Hardware Specification No Question: For each experiment, does the paper provide sufficient information on the computer resources (type of compute workers, memory, time of execution) needed to reproduce the experiments? Answer: [No] Justification: The paper does not report specific details on compute resources such as GPU type, memory, or runtime. This is because all experiments are conducted via commercially deployed LLM APIs. compute-related factors such as execution time depend on the specific model API used.
Software Dependencies Yes Model. We evaluate the attack performance of our AMA method on 6 popular LLMs, including 3 open-source LLMs: vicuna-1.5-13b [44], llama-3.1-70b [9], qwen-2.5-72b [37], and 3 closed-source commercial LLMs: gpt-3.5-turbo [26], gpt-4o-mini [14] and deepseek-r1 [10]. Implementation details. We adopt the llama-3.1-70b model as the attack model Mattack to generate adversarial prompts and gpt-4o-mini is used as harmfulness evaluator and the judge model Jailbreak Judge during the optimization process, while the reasoning-oriented LLM deepseek-r1 is employed to assess attack consistency.
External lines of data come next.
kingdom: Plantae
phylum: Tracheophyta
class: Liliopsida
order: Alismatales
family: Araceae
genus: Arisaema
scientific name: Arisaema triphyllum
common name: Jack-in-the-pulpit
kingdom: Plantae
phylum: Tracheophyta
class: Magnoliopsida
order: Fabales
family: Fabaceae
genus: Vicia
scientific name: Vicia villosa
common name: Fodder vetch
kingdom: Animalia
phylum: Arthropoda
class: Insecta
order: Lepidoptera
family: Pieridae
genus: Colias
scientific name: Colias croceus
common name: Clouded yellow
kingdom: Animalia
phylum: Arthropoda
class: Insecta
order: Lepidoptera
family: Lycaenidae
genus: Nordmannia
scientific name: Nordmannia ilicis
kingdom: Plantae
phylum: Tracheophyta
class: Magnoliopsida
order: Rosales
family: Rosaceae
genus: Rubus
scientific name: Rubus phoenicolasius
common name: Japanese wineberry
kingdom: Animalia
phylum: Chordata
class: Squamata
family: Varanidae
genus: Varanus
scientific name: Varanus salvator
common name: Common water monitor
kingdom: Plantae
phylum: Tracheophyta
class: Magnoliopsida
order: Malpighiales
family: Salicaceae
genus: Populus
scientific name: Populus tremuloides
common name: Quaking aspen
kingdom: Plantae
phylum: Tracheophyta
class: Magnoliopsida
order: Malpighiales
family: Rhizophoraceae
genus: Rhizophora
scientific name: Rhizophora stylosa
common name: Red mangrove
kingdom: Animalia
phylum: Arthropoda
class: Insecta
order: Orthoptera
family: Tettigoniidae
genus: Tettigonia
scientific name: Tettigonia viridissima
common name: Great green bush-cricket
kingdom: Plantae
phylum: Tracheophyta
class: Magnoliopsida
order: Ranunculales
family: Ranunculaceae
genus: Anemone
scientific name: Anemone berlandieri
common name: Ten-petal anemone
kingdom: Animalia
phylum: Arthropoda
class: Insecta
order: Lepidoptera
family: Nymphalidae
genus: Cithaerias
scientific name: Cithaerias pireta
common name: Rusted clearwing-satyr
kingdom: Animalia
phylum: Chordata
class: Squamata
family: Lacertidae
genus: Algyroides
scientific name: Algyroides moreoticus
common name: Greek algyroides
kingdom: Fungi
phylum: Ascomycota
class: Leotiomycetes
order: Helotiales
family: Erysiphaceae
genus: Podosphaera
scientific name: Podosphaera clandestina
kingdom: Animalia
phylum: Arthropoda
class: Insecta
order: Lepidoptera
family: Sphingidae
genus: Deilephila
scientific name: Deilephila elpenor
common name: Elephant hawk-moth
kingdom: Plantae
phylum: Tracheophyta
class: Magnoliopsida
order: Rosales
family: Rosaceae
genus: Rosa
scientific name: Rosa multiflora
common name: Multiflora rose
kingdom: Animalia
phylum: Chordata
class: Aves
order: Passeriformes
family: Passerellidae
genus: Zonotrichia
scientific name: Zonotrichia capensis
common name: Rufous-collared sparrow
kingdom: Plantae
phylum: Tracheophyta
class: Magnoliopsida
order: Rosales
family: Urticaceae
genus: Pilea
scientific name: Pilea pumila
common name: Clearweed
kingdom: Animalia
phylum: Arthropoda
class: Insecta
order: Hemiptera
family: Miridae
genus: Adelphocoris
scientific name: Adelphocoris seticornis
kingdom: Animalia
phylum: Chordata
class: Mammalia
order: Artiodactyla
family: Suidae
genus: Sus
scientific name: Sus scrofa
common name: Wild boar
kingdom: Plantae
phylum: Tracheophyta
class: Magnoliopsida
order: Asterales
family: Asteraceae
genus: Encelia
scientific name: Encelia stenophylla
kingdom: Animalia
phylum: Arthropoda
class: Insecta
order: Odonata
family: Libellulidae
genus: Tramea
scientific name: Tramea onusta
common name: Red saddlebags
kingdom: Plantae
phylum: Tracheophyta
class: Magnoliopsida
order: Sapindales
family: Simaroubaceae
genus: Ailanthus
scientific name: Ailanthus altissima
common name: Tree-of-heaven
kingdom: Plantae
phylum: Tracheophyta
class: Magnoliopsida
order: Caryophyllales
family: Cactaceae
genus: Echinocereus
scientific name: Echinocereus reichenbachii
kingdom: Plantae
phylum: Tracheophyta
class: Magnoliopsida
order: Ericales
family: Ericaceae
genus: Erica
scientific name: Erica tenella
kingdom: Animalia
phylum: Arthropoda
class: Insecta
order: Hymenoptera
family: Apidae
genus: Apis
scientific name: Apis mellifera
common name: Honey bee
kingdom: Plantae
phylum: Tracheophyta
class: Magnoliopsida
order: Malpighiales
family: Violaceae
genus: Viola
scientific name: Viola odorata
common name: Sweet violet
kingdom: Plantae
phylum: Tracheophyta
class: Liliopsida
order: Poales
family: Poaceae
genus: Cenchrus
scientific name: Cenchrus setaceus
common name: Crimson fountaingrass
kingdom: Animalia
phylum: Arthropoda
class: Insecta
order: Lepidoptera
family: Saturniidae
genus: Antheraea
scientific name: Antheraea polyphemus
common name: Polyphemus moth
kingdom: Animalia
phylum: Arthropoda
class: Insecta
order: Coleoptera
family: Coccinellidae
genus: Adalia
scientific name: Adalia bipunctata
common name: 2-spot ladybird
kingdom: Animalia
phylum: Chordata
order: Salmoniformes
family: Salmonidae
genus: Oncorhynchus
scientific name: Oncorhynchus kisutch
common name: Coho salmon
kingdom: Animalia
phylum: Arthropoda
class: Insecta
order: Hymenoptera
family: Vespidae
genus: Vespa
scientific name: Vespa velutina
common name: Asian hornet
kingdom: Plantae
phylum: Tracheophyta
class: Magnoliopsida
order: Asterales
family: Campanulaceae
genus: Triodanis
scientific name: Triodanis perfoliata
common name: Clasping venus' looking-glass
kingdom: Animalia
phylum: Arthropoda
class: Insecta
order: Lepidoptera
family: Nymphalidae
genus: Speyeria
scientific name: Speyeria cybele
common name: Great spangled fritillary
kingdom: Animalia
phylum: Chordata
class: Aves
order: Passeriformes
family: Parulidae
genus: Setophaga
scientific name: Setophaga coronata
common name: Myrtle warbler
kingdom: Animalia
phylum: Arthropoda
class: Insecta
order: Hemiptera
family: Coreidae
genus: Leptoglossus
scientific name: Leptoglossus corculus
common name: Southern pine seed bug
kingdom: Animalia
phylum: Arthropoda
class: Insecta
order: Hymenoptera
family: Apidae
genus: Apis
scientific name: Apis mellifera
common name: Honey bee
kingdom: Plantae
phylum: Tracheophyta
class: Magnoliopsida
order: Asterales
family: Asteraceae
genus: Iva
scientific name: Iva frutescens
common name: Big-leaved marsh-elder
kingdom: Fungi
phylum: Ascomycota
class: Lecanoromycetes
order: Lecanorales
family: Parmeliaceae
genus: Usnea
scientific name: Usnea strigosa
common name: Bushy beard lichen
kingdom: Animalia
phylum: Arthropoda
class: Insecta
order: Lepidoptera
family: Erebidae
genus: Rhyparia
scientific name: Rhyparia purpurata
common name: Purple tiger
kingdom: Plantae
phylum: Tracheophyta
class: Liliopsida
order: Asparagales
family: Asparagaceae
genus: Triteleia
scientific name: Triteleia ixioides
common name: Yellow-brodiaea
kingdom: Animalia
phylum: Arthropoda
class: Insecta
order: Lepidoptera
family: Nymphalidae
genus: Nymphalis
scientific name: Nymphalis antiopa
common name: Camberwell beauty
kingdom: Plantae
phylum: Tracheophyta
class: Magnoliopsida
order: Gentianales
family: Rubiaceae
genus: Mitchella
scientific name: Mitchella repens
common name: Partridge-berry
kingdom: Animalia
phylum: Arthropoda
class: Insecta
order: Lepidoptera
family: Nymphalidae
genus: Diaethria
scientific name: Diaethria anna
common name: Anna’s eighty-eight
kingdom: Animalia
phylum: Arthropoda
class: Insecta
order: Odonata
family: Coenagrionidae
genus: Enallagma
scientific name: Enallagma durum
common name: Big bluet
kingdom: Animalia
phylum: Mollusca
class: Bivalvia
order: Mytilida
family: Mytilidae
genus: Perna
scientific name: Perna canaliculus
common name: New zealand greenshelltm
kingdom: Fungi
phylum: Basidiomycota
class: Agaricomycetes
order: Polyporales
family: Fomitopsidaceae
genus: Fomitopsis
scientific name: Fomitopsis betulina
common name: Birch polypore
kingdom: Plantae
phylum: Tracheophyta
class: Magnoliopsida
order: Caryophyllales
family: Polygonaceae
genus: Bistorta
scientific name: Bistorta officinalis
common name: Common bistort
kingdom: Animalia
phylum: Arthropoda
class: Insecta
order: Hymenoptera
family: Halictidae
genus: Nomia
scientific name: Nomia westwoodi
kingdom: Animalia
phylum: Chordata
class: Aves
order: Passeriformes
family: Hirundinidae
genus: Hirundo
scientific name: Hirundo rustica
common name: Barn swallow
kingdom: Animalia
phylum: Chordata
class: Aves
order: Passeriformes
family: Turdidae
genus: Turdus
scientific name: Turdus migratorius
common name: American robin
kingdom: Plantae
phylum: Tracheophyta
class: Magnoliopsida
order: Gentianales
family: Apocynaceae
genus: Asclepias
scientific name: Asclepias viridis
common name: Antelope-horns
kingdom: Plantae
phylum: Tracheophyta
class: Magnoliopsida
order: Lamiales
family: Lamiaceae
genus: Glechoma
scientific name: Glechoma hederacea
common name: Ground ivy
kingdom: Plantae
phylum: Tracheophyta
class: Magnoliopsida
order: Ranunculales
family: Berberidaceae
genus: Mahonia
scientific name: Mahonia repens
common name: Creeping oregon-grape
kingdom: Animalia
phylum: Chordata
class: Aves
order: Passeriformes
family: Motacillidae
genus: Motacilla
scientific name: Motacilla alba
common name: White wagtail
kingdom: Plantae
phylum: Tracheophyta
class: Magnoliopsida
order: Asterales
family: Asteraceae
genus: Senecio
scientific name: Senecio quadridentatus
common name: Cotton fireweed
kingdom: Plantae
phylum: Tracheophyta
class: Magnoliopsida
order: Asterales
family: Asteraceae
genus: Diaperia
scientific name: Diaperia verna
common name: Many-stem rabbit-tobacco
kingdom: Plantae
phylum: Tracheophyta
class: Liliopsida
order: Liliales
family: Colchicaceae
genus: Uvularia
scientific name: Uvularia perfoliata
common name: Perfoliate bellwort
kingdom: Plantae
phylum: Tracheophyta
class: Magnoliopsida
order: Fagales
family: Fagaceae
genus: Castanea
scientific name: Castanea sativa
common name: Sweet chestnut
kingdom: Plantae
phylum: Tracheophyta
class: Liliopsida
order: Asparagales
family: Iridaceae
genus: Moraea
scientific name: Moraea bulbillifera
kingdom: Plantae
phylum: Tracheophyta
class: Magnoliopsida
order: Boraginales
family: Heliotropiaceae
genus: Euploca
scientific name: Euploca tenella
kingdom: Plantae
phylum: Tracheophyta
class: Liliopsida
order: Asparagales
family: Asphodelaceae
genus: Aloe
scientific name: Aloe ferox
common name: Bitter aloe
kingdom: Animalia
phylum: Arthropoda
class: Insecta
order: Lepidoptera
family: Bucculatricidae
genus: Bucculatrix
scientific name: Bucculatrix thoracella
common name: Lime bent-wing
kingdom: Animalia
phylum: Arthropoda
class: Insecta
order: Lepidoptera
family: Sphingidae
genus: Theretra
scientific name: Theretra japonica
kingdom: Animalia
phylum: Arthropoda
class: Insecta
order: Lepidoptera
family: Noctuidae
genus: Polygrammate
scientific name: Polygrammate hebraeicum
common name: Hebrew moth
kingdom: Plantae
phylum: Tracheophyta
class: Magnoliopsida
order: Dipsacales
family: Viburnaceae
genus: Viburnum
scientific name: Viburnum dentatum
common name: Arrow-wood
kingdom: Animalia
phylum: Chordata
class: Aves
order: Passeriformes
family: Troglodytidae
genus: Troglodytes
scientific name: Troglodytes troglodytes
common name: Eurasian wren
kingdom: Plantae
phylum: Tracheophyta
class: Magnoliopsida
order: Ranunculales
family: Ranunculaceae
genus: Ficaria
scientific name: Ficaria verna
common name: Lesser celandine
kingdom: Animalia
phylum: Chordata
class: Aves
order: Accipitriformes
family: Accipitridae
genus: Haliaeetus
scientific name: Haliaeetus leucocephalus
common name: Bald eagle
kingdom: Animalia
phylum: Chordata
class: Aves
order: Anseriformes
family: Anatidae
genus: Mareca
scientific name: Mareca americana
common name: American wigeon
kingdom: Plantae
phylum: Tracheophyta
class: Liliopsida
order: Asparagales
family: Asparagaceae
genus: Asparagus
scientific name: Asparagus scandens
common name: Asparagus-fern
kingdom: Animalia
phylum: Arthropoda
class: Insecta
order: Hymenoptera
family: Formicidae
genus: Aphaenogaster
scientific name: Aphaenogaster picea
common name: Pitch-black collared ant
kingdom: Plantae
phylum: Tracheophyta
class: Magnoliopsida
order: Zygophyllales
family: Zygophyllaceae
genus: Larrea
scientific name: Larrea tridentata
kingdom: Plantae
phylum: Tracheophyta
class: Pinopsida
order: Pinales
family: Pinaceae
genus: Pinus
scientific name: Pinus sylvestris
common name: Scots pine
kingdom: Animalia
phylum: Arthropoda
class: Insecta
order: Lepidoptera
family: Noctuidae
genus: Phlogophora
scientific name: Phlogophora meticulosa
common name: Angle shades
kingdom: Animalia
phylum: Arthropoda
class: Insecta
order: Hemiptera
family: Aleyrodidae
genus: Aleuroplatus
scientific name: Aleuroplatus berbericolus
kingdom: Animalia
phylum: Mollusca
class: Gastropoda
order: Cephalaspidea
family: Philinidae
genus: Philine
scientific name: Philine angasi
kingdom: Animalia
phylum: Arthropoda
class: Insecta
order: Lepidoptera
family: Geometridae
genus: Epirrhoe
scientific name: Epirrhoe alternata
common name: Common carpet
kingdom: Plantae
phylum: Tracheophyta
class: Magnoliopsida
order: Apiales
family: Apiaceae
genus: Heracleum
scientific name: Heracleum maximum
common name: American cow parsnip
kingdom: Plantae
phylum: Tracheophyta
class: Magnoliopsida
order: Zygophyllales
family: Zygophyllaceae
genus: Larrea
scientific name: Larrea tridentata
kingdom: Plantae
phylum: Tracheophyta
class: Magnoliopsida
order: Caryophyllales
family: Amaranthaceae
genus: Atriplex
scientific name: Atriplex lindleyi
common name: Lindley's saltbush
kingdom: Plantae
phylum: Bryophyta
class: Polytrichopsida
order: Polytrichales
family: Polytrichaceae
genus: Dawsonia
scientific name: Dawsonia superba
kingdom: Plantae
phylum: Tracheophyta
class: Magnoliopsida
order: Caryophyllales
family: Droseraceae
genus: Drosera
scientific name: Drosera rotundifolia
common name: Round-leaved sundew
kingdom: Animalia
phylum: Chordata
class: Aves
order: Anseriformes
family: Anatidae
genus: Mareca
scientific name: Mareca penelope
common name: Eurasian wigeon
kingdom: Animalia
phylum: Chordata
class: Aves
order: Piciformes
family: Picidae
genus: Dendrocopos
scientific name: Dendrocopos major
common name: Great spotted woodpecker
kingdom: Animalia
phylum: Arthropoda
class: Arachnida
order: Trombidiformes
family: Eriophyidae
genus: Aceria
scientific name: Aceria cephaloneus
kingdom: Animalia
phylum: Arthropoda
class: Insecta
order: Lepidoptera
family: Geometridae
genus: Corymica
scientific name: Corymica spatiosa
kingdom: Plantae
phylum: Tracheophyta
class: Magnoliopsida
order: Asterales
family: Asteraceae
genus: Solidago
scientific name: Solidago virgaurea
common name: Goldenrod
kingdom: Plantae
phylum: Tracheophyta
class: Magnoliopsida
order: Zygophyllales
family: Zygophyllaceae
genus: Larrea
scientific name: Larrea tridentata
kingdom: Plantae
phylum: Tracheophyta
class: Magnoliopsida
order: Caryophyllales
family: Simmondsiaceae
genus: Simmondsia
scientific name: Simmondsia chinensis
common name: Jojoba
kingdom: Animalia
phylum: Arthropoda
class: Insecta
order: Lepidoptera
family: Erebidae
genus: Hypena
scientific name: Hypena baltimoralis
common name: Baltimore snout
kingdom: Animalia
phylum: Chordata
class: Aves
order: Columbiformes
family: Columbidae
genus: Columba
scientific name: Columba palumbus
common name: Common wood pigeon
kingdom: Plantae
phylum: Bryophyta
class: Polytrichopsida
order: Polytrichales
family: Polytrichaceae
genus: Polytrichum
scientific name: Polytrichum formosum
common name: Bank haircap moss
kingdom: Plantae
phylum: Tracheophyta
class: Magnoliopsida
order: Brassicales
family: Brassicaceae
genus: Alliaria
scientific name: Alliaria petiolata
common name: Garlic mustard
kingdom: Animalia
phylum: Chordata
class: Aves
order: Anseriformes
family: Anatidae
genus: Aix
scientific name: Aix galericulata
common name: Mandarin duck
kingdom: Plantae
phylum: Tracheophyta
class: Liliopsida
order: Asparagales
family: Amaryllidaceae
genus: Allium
Experiment Setup Yes Implementation details. We adopt the llama-3.1-70b model as the attack model Mattack to generate adversarial prompts and gpt-4o-mini is used as harmfulness evaluator and the judge model Jailbreak Judge during the optimization process, while the reasoning-oriented LLM deepseek-r1 is employed to assess attack consistency. Following the setting of Co A [39], we use a temperature of 1 and a top-k value of 0.9 for Mattack and temperature of 0 for target LLMs. We set conversation turns T = 3 and maximum attack iterations K = 3 to balance effectiveness and computational cost. For the implementation of baseline methods, we follow their experimental settings, but standardize the number of attack iterations to three and set the maximum output tokens to 4096 to ensure a fair comparison.